Tiago Forte's PARA method (published in Building a Second Brain, 2022) is the alternative. The categorization changes from topic to action distance, and the bucket count is fixed at four.
The Four Buckets
P — Projects. Time-bounded outcomes with explicit done-criteria. "Launch the new website by Q3." "Finish thesis chapter 3 by April 30." Projects have an end.
A — Areas. Ongoing responsibilities with no end date. Standards to maintain rather than outcomes to achieve. "Health." "Finances." "Team management." Areas are forever.
R — Resources. Topics of interest, reference material. Neutral until needed. "Productivity." "Machine learning." Anything you want to refer back to but is not active.
A — Archives. Inactive everything-else. Completed projects. Resources you no longer find relevant. Searchable but not visually present.
That's it. Four buckets. Every note lives in exactly one.
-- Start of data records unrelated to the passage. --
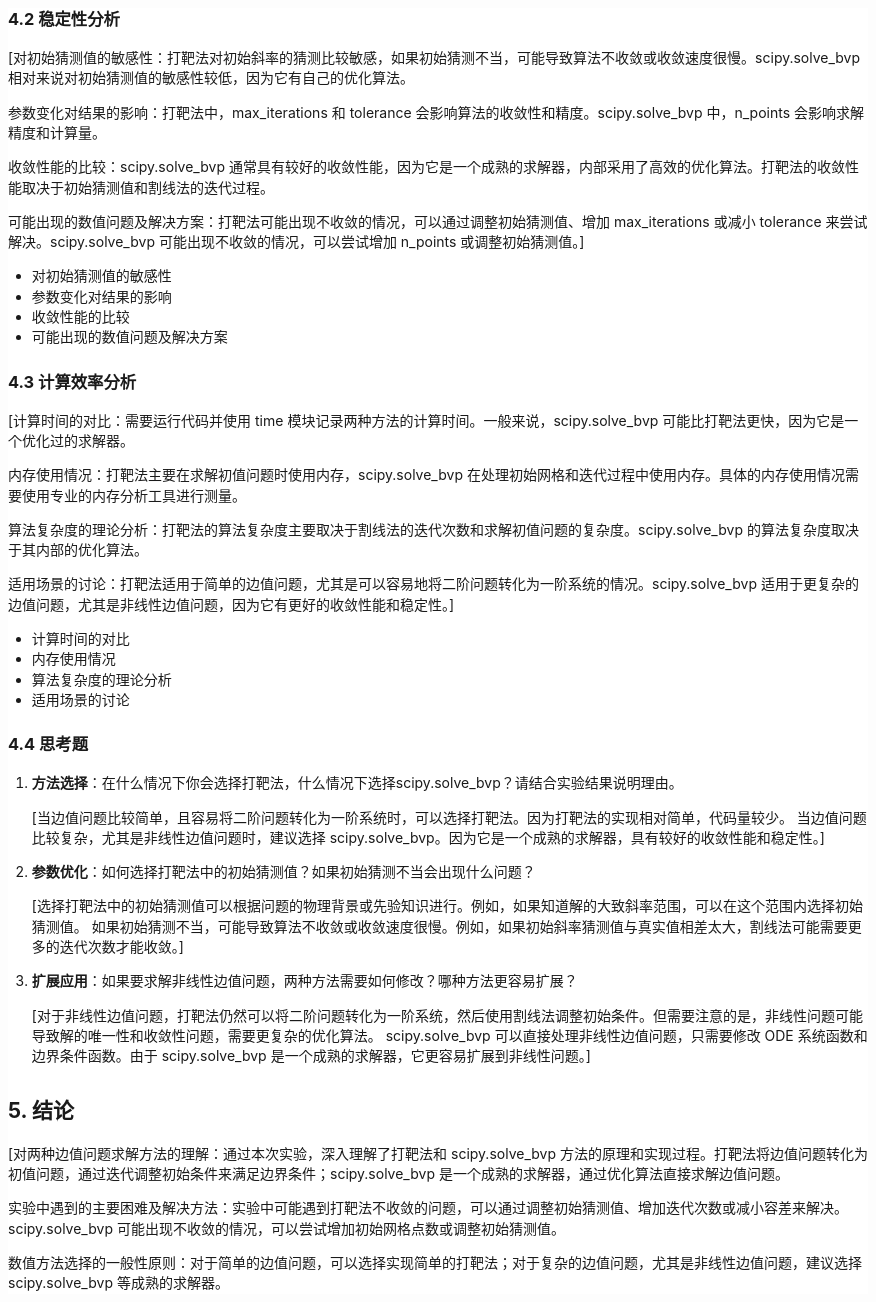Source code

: ### 4.2 稳定性分析

[对初始猜测值的敏感性：打靶法对初始斜率的猜测比较敏感，如果初始猜测不当，可能导致算法不收敛或收敛速度很慢。scipy.solve_bvp 相对来说对初始猜测值的敏感性较低，因为它有自己的优化算法。

参数变化对结果的影响：打靶法中，max_iterations 和 tolerance 会影响算法的收敛性和精度。scipy.solve_bvp 中，n_points 会影响求解精度和计算量。

收敛性能的比较：scipy.solve_bvp 通常具有较好的收敛性能，因为它是一个成熟的求解器，内部采用了高效的优化算法。打靶法的收敛性能取决于初始猜测值和割线法的迭代过程。

可能出现的数值问题及解决方案：打靶法可能出现不收敛的情况，可以通过调整初始猜测值、增加 max_iterations 或减小 tolerance 来尝试解决。scipy.solve_bvp 可能出现不收敛的情况，可以尝试增加 n_points 或调整初始猜测值。]
- 对初始猜测值的敏感性
- 参数变化对结果的影响
- 收敛性能的比较
- 可能出现的数值问题及解决方案

### 4.3 计算效率分析

[计算时间的对比：需要运行代码并使用 time 模块记录两种方法的计算时间。一般来说，scipy.solve_bvp 可能比打靶法更快，因为它是一个优化过的求解器。

内存使用情况：打靶法主要在求解初值问题时使用内存，scipy.solve_bvp 在处理初始网格和迭代过程中使用内存。具体的内存使用情况需要使用专业的内存分析工具进行测量。

算法复杂度的理论分析：打靶法的算法复杂度主要取决于割线法的迭代次数和求解初值问题的复杂度。scipy.solve_bvp 的算法复杂度取决于其内部的优化算法。

适用场景的讨论：打靶法适用于简单的边值问题，尤其是可以容易地将二阶问题转化为一阶系统的情况。scipy.solve_bvp 适用于更复杂的边值问题，尤其是非线性边值问题，因为它有更好的收敛性能和稳定性。]
- 计算时间的对比
- 内存使用情况
- 算法复杂度的理论分析
- 适用场景的讨论

### 4.4 思考题

1. **方法选择**：在什么情况下你会选择打靶法，什么情况下选择scipy.solve_bvp？请结合实验结果说明理由。

   [当边值问题比较简单，且容易将二阶问题转化为一阶系统时，可以选择打靶法。因为打靶法的实现相对简单，代码量较少。
当边值问题比较复杂，尤其是非线性边值问题时，建议选择 scipy.solve_bvp。因为它是一个成熟的求解器，具有较好的收敛性能和稳定性。]

2. **参数优化**：如何选择打靶法中的初始猜测值？如果初始猜测不当会出现什么问题？

   [选择打靶法中的初始猜测值可以根据问题的物理背景或先验知识进行。例如，如果知道解的大致斜率范围，可以在这个范围内选择初始猜测值。
如果初始猜测不当，可能导致算法不收敛或收敛速度很慢。例如，如果初始斜率猜测值与真实值相差太大，割线法可能需要更多的迭代次数才能收敛。]

3. **扩展应用**：如果要求解非线性边值问题，两种方法需要如何修改？哪种方法更容易扩展？

   [对于非线性边值问题，打靶法仍然可以将二阶问题转化为一阶系统，然后使用割线法调整初始条件。但需要注意的是，非线性问题可能导致解的唯一性和收敛性问题，需要更复杂的优化算法。
scipy.solve_bvp 可以直接处理非线性边值问题，只需要修改 ODE 系统函数和边界条件函数。由于 scipy.solve_bvp 是一个成熟的求解器，它更容易扩展到非线性问题。]

## 5. 结论

[对两种边值问题求解方法的理解：通过本次实验，深入理解了打靶法和 scipy.solve_bvp 方法的原理和实现过程。打靶法将边值问题转化为初值问题，通过迭代调整初始条件来满足边界条件；scipy.solve_bvp 是一个成熟的求解器，通过优化算法直接求解边值问题。

实验中遇到的主要困难及解决方法：实验中可能遇到打靶法不收敛的问题，可以通过调整初始猜测值、增加迭代次数或减小容差来解决。scipy.solve_bvp 可能出现不收敛的情况，可以尝试增加初始网格点数或调整初始猜测值。

数值方法选择的一般性原则：对于简单的边值问题，可以选择实现简单的打靶法；对于复杂的边值问题，尤其是非线性边值问题，建议选择 scipy.solve_bvp 等成熟的求解器。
Why Action Distance Beats Topic
A note about "exercise" could go in:
- Projects if you are training for a marathon
- Areas if it is part of your ongoing health practice
- Resources if you are interested in exercise science generally
- Archives if you used to run but no longer do
Notice that the topic ("exercise") did not tell you where the note belongs. The action distance did. That decision is fast because it depends on your current life, not on a remembered taxonomy.
Compare to the folder tree: "I think it was under Work, or maybe Personal, definitely 2024..." Twenty checks, mostly failing.
The Critical Move: Projects Drive Everything

The hidden insight in PARA is that Projects are the most-active bucket and should drive your daily attention. Areas are slower-moving. Resources are passive. Archives are inactive.
Your daily workflow should mostly see Projects. Areas show up weekly for review. Resources show up when you need them. Archives almost never show up.
The Project Migration Pattern

When a project completes:
- Reusable assets (templates, frameworks) move to Resources.
- Standards that emerged move to relevant Areas.
- The remaining specifics move to Archives.
After migration, Projects contains only active work. This keeps the active workspace small.
What People Get Wrong
1. Too many projects. Aspirations as projects ("write a book") instead of bounded outcomes ("complete first draft of chapter 1 by Feb 15"). 2. Confusing Areas and Projects. "Get healthier" is an Area. "Run a half-marathon by May" is a Project. 3. Resources as dumping ground. Be selective. If you wouldn't deliberately re-read this in a year, archive it.
What TaskCoach.AI Does With This
The Spaces feature is PARA's "Projects" bucket as a first-class concept. Each Space is a project container — goals, tasks, calendar, focus sessions, notes specific to that project.
Habits sit in the "Areas" layer — ongoing standards rather than time-bounded outcomes. The Notes system supports the Resources layer with its second-brain knowledge graph. The Archive function moves completed Spaces aside.
The architecture mirrors PARA on purpose.
The Bottom Line
Four buckets. Action distance, not topic.
Projects = time-bounded outcomes. Areas = ongoing standards. Resources = topics of interest. Archives = inactive everything-else.
If your notes are a graveyard, the topic-tree was the problem. Re-categorize by action distance and the graveyard becomes a library.